REQUIRED ACTION: Transcribe the records below exactly as they appear, omitting any pictures.

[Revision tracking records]
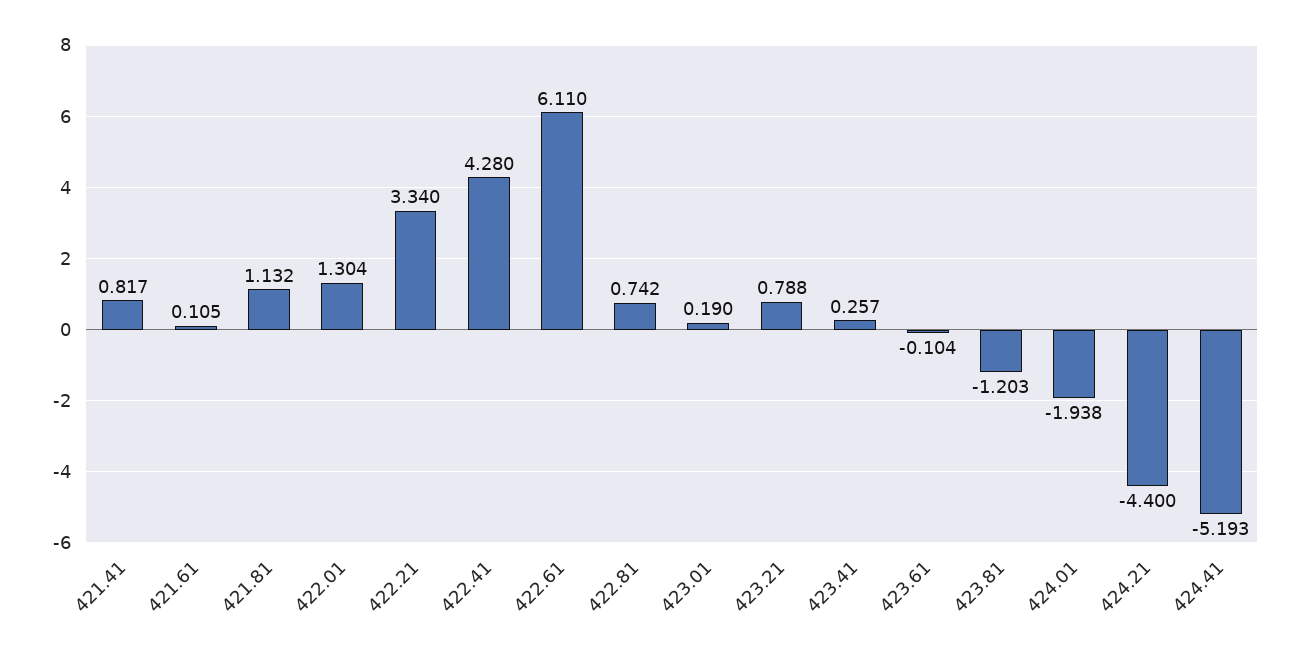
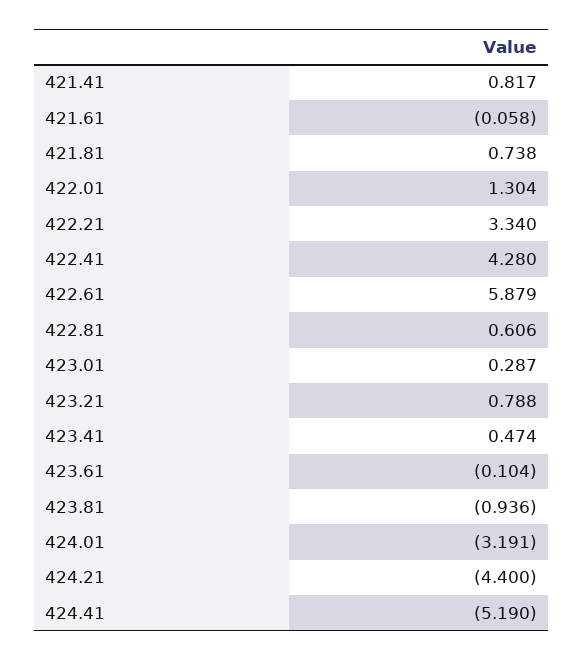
  {
    "421.41": 0.817,
-   "421.61": 0.105,
+   "421.61": -0.058,
-   "421.81": 1.132,
+   "421.81": 0.738,
    "422.01": 1.304,
    "422.21": 3.34,
    "422.41": 4.28,
-   "422.61": 6.11,
+   "422.61": 5.879,
-   "422.81": 0.742,
+   "422.81": 0.606,
-   "423.01": 0.19,
+   "423.01": 0.287,
    "423.21": 0.788,
-   "423.41": 0.257,
+   "423.41": 0.474,
    "423.61": -0.104,
-   "423.81": -1.203,
+   "423.81": -0.936,
-   "424.01": -1.938,
+   "424.01": -3.191,
    "424.21": -4.4,
-   "424.41": -5.193
+   "424.41": -5.19
  }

RESPONSE BELOW:
  {
    "421.41": 0.817,
-   "421.61": 0.105,
+   "421.61": -0.058,
-   "421.81": 1.132,
+   "421.81": 0.738,
    "422.01": 1.304,
    "422.21": 3.34,
    "422.41": 4.28,
-   "422.61": 6.11,
+   "422.61": 5.879,
-   "422.81": 0.742,
+   "422.81": 0.606,
-   "423.01": 0.19,
+   "423.01": 0.287,
    "423.21": 0.788,
-   "423.41": 0.257,
+   "423.41": 0.474,
    "423.61": -0.104,
-   "423.81": -1.203,
+   "423.81": -0.936,
-   "424.01": -1.938,
+   "424.01": -3.191,
    "424.21": -4.4,
-   "424.41": -5.193
+   "424.41": -5.19
  }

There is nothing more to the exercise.